Dang man! Barely 3 reports a week here from the same 6 or 7. We need to keep it friendly. Maybe u could reword?


----------



## Yellow River Cat (May 3, 2008)

Try'n Hard said:


> Dang man! Barely 3 reports a week here from the same 6 or 7. We need to keep it friendly. Maybe u could reword?




He most likely said rod & reel because it’s illegal in Florida to use bream on set lines of any kind 


Sent from my iPhone using Tapatalk


----------



## Try'n Hard (Oct 23, 2008)

Yellow River Cat said:


> He most likely said rod & reel because it’s illegal in Florida to use bream on set lines of any kind
> 
> 
> Sent from my iPhone using Tapatalk




Yeah but sometimes just a “great catch! Thanks for the report” will do as opposed to going all FWC on folks


----------



## billyb (Aug 22, 2012)

Great catch. Thanks for the report. Maybe I am wrong, but I wouldn't say anything about using bream as bait on this forum even if I was using a rod/reel. Heard reports of several being caught on YR lately and the last thing I want to see is a gamewarden even though I am doing it right.


----------



## Try'n Hard (Oct 23, 2008)

billyb said:


> Great catch. Thanks for the report. Maybe I am wrong, but I wouldn't say anything about using bream as bait on this forum even if I was using a rod/reel. Heard reports of several being caught on YR lately and the last thing I want to see is a gamewarden even though I am doing it right.

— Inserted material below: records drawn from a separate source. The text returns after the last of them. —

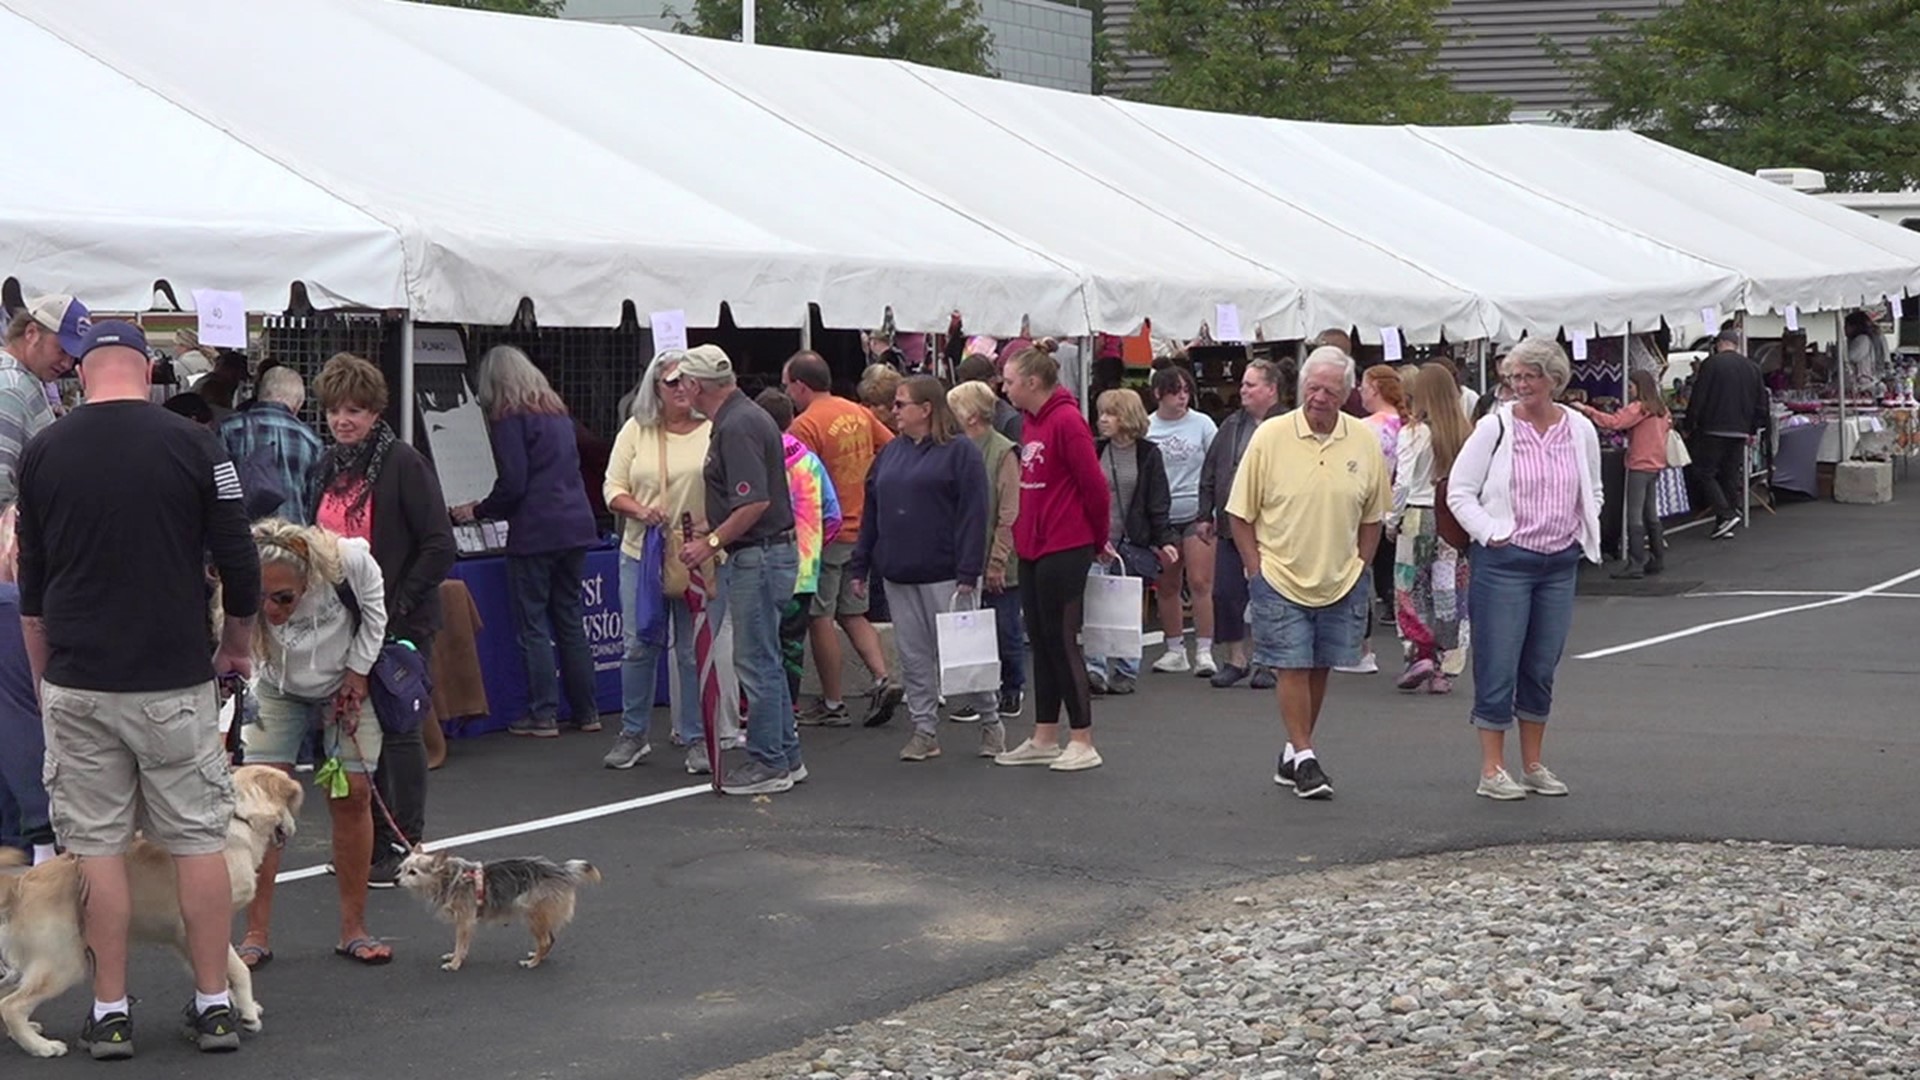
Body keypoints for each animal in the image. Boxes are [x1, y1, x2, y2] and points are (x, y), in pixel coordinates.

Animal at [0, 760, 301, 1053]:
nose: (293, 828)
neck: (240, 819)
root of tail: (19, 884)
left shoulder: (182, 938)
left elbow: (211, 972)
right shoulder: (207, 919)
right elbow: (238, 970)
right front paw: (248, 1013)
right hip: (65, 962)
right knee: (11, 1006)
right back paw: (41, 1046)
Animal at [405, 849, 606, 968]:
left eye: (413, 872)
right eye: (401, 869)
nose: (397, 880)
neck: (450, 877)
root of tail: (561, 871)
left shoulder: (465, 921)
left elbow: (460, 944)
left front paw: (455, 963)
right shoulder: (464, 922)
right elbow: (461, 945)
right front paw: (454, 957)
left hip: (532, 913)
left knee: (545, 940)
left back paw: (533, 962)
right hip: (541, 915)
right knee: (550, 939)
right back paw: (538, 956)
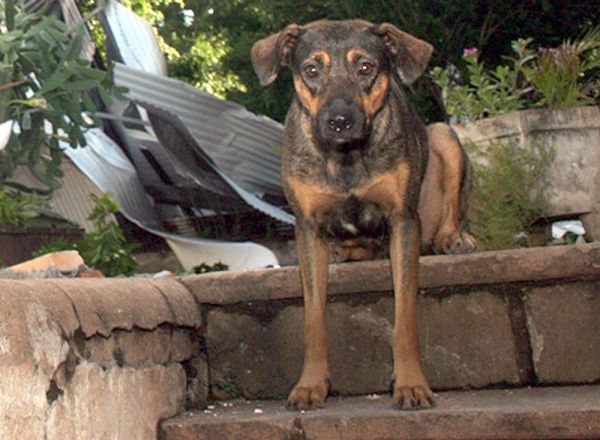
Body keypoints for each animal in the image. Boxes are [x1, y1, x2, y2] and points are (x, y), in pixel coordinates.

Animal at [251, 18, 476, 410]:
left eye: (366, 67)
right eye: (312, 69)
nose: (339, 121)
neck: (346, 156)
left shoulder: (403, 219)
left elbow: (405, 316)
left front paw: (411, 383)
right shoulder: (308, 228)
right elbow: (313, 318)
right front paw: (311, 384)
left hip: (444, 135)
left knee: (450, 209)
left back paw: (453, 239)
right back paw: (345, 252)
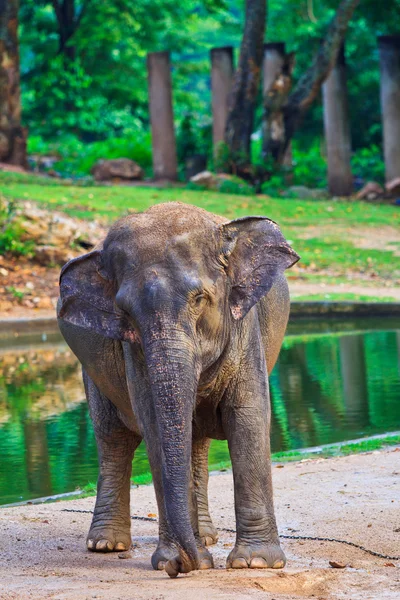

Agree. Saw FWC report where warden hid in woods all night to catch a guy check trot line baited with redbellies after daylight! This was Escambia around mineral springs.


----------



## sureicanfish (Sep 30, 2007)

Baby sturgeon are awesome bait! And great catch!


----------



## Rickpcfl (Nov 12, 2013)

sure said:


> Baby sturgeon are awesome bait! And great catch!



I've got some trot lines that have 100 hooks each. I need lots of bait, so I bait them up with chunks of manatee.


----------



## joshuae2 (Sep 18, 2011)

Yes it was for rod and reel bait NOT bush hooks. Thanks for looking out though haha. Yeah easy river is tough to go down in a good day. I can tell you though right now it's super right everything has grown up and no one has trimmed it out. Which is fine keeps people out.


----------



## joshuae2 (Sep 18, 2011)

O just so everyone knows I do know that it is illegal to use game fish as bait on set hooks in FL. It's also illegal to use jugs or noodles in FL but I see people posting on the form about that to. I don't like seeing the man either, but I've been fishing yellow for about 5 years now and have yet to see an officer. Are others seeing them on yellow. I know that they patrol Blackwater I assume cause of the drinking and partying.


----------



## Try'n Hard (Oct 23, 2008)

I regularly use noodles and bait lines with bream but only fish Al. I usually dont post a location to confuse the Florida “man” (not really) - actually i never use bream cause experience shows cut shad is better.


----------



## Yellow River Cat (May 3, 2008)

I use to see FWC Officers at least once a week on Yellow River and was told that there were undercover officers on the river. My health has kept me off the river for too long, been lucky to get to fish 3 or 4 times a year. Use to go 3-4 times a week, run hooks at night and fish during the day, now I’m supposed to have someone with me if I go. 


Sent from my iPhone using Tapatalk


----------



## Bayman12 (Sep 12, 2018)

I reckon you'll be eatin good soon! Nice catch.


----------



## Try'n Hard (Oct 23, 2008)

Yellow River Cat said:


> I use to see FWC Officers at least once a week on Yellow River and was told that there were undercover officers on the river. My health has kept me off the river for too long, been lucky to get to fish 3 or 4 times a year. Use to go 3-4 times a week, run hooks at night and fish during the day, now I’m supposed to have someone with me if I go.
> 
> 
> Sent from my iPhone using Tapatalk




Pretty sure there is undercover FWC CIA guy that posts on here occasionally.


----------